Beberapa bahan bercanda di kampus saat itu adalah kisah tentang pesawat jet tempur buatan ala Cina dan Amerika Serikat. Dengan bujet tertentu, Amerika Serikat mampu membuat satu pesawat jet F-16. Sedangkan Cina, dengan bujet yang sama dengan AS, mampu membuat lima pesawat jet menyerupai F-16 dengan harga jual yang lebih murah daripada harga jual jet milik AS.
Ini yang membuat jengkel Amerika Serikat dan beberapa negara liberal di Eropa Barat, semisal Jerman. Cina, mengacu pada buku Naisbitts, menjadi negara terbesar ketiga dunia dalam urusan ekspor, mengungguli Jerman, bung!

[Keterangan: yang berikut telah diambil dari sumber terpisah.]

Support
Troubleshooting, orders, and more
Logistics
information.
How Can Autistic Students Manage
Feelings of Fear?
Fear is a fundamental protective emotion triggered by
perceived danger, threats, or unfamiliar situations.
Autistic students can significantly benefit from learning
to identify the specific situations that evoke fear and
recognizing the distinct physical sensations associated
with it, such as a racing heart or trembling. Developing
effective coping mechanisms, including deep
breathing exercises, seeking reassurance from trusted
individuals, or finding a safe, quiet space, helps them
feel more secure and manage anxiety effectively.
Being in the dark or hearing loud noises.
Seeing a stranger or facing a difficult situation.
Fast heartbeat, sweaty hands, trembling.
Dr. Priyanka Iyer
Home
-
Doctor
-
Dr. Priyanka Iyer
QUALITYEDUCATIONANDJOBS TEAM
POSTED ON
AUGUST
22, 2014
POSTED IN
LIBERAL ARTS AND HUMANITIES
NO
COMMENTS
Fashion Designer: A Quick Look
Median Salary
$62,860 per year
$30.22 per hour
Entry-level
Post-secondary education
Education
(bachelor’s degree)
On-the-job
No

Tidak hanya ekonomi, Cina juga menawarkan cara pandang ala Timur yang bisa menandingi Western modern democracy sebagai nilai beradab yang diakui dunia, mengingat sejarah Perang Dunia dan Perang Dingin memang memunculkan negara liberal dan demokratis sebagai pemenang. Jerman luluh lantak di dua Perang Dunia dan Uni Soviet pecah jelang “kekalahan” di Perang Dingin melawan AS.
Saya tentu sepakat dengan artikel Om Lam tentang geliat ekonomi Cina yang agak merunduk dua tahun terakhir. Tapi eksodus pemain top Eropa, yang sedang dalam periode usia emas maupun yang usianya tak lagi muda, tetap mampu diharapkan mendongkrak ekonomi Cina dengan geliat sepak bolanya yang semakin mentereng.
Guangzhou Evergrande dan Shanghai Shenhua bisa terdepan dalam perihal perekrutan banyak pemain bintang. Juga kedepankan nama Jiangsu Suning yang tengah bergeliat dengan masif di bursa transfer sampai akhir Februari tahun ini.
Konon, berdasarkan desas-desus dari dosen pakar fiskal dan ekonomi di kampus, salah satu alasan FIFA “takut” memberi hukuman sanksi ke Indonesia di zaman-zaman terdahulu karena pasar yang ditawarkan Indonesia sangat menggiurkan. Negeri ini, seperti ujar Zen RS, adalah negeri gila nonton bola yang pasarnya sangat teramat menguntungkan.
Kalau kemudian FIFA akhirnya memberi sanksi tahun lalu dan FIFA terkena skandal korupsi kemudian, itu lain soal. Bisa memunculkan dugaan teori konspirasi yang tak berujung.
Cina pun juga gila bola seperti itu. Penikmat sepak bola di negeri Cina sedang bergeliat. Cina hampir selalu dominan di semua bidang olahraga. Bulutangkis, tenis meja, voli pantai, atletik bahkan hingga tenis saat atlet Cina, Li Na, mampu menjuarai Roland Garros 2011 dan Australia Terbuka 2014.
Dari Asian Games hingga Olimpiade, Cina sudah mampu bersanding dengan negara-negara mapan lainnya sebagai kompetitor untuk juara umum. Cina bukan di level yang sama dengan negara Asia lain perihal dominasi di sektor olahraga. Cina, sedang menuju ke titik yang mungkin bisa mencerahkan dan menginspirasi negara dunia ketiga lainnya di Asia dan sekitarnya, Indonesia misalnya.
Siapa tahu ya, Cristiano Ronaldo bisa pensiun di Persib Bandung, kalau geliat ekonomi negara kita setara dengan Cina lima tahun ke depan. Dengan catatan, kalau Indonesia meniru langkah positif Cina perihal pertumbuhan ekonomi dan tidak bebal, ya?
Gong Xi Fa Cai 2567!
NB : Oh ya, kalau mau baca novel Sam Kok dan sejarah tiga kerajaan di Cina, saya sarankan yang versi Yongki Angkawijaya. Lebih sedap dan terjemahannya mantap!